〇(1)クローン病では、抗TNF-a抗体製剤が使用される。
⇒クローン病の根本的な治療薬は無いが、難治例に抗TNF-a抗体製剤が効果があるとして、最近用いられるようになっている。
また、潰瘍性大腸炎においても、抗TNF-a抗体製剤は使用されている。
〇(2)クローン病活動期では、成分栄養剤が有効である。
⇒活動期は食物繊維の多い食品や消化の悪い食品を避けなくてはならない。
成分栄養剤はアミノ酸のみを窒素源としており、腸への負担も小さいことからクローン病活動期で用いられる。
〇(3)クローン病活動期では、n-3系多価不飽和脂肪酸の摂取を勧める。
⇒n-6系多価不飽和脂肪酸は炎症を助長する。それに対して、n-3系多価不飽和脂肪酸は炎症を抑制する作用がある。
〇(4)潰瘍性大腸炎では、5−アミノサルチル酸製剤が使用される。
⇒5-アミノサルチル酸製剤には、炎症抑制作用がある。
(5)潰瘍性大腸炎寛解期では、たんぱく質の摂取量を制限しない。
⇒寛解期とは、病気が完全に治った状態ではないが、病気による症状や検査異常が消失した状態のことをいう。つまり、炎症がみられないためタンパク質を制限する必要はない。
クローン病
クローン病は、若者に多く見られる非特異的炎症性腸疾患であり、現在原因は不明とされている。

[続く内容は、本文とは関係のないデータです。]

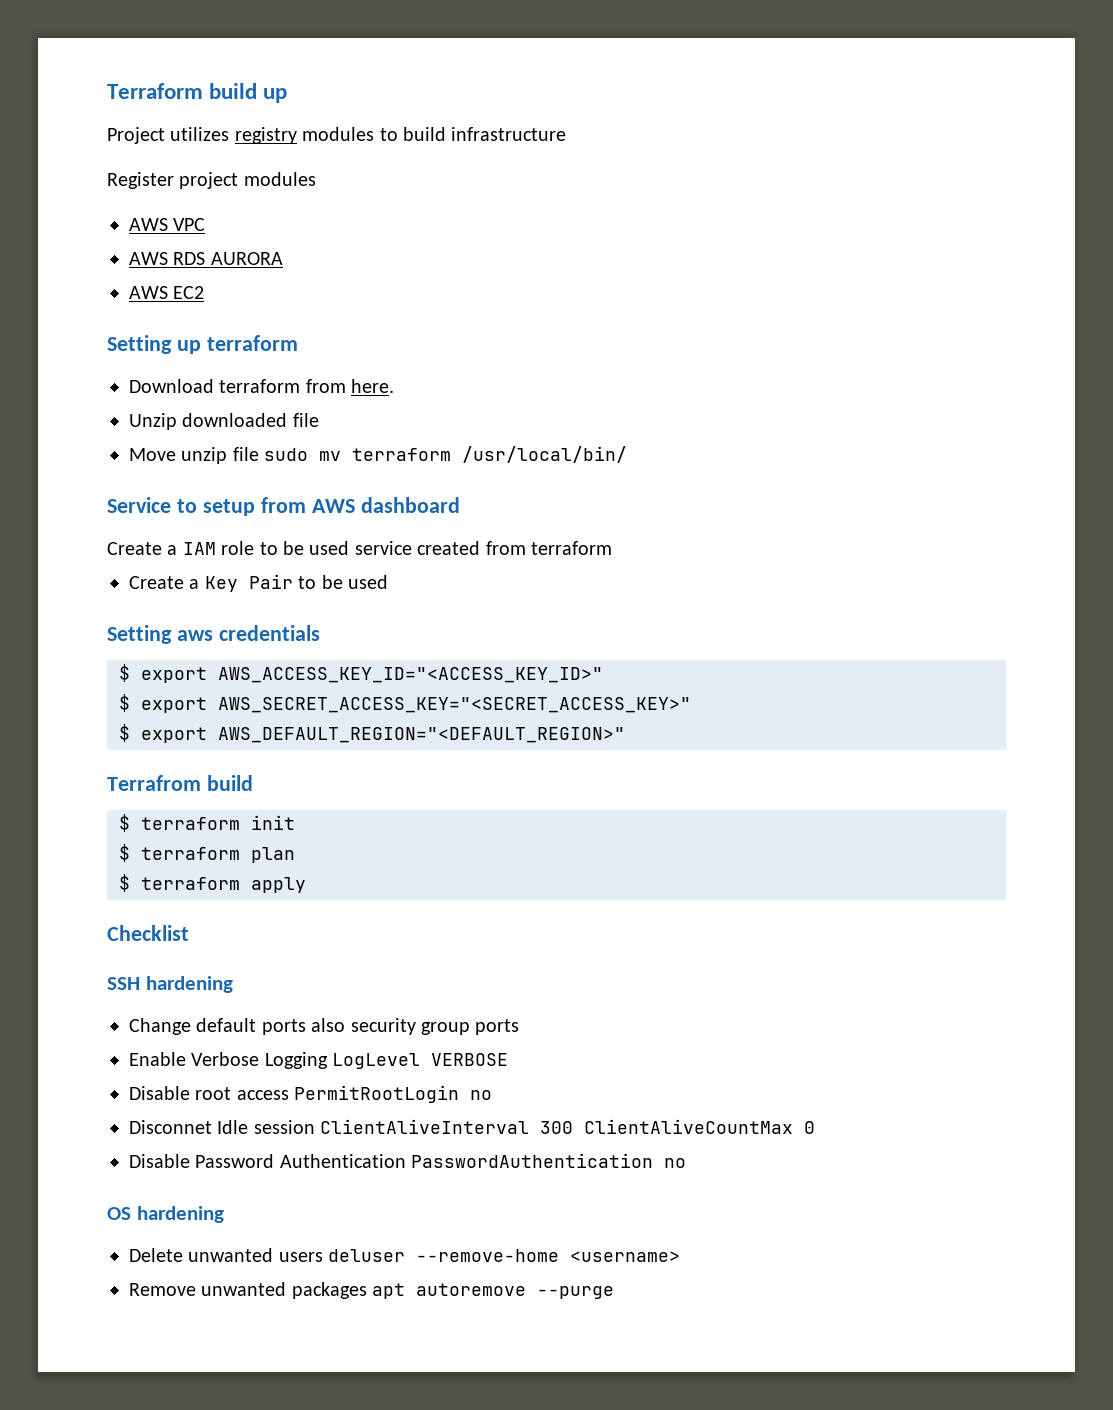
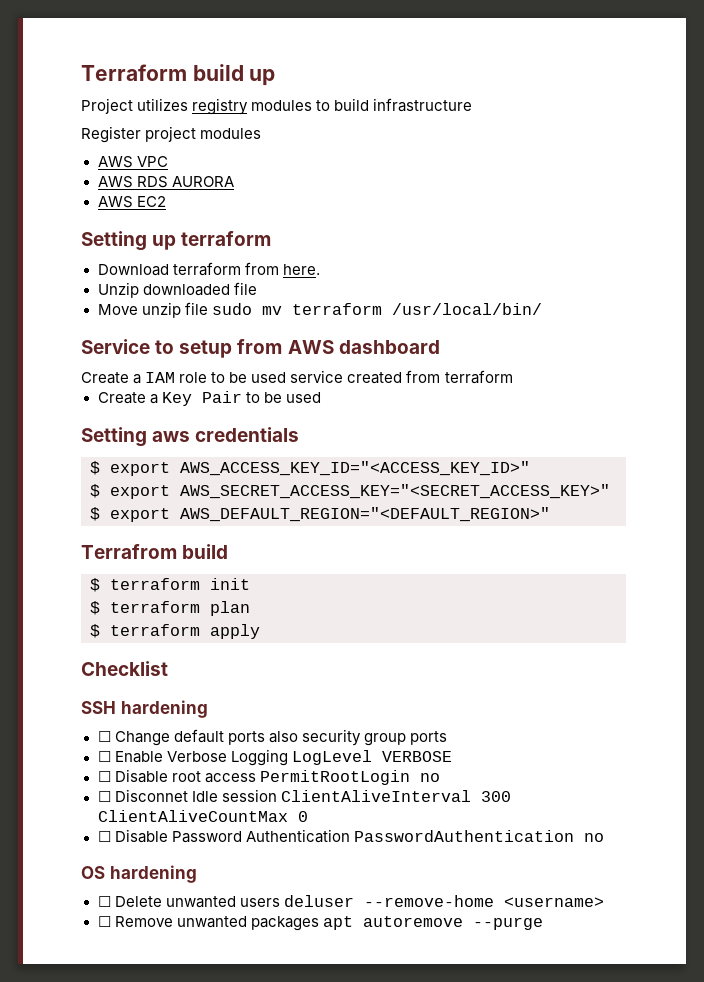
(233, 984) none -> [97,731,111,742] ☐
(520, 1027) none -> [97,751,111,762] ☐
(509, 1059) none -> [97,771,111,782] ☐
(493, 1095) none -> [97,791,111,802] ☐
(816, 1127) none -> [97,831,111,842] ☐
(224, 1214) none -> [97,896,111,907] ☐
(681, 1256) none -> [97,916,111,927] ☐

小腸の末端部が好発部位であるが、口腔から肛門まで消化管の、どの部分にも炎症や潰瘍が発生しうる。また、特徴として敷石状潰瘍がみられる。
様々な症状がある状態を活動期、治療により症状が治まった状態を寛解期と言うが、この活動期と寛解期を繰り返すという特徴がある。
治療法は、栄養療法としては完全静脈栄養や、経腸栄養法。薬物療法としてはTNF-α抗体製剤が最近用いられている。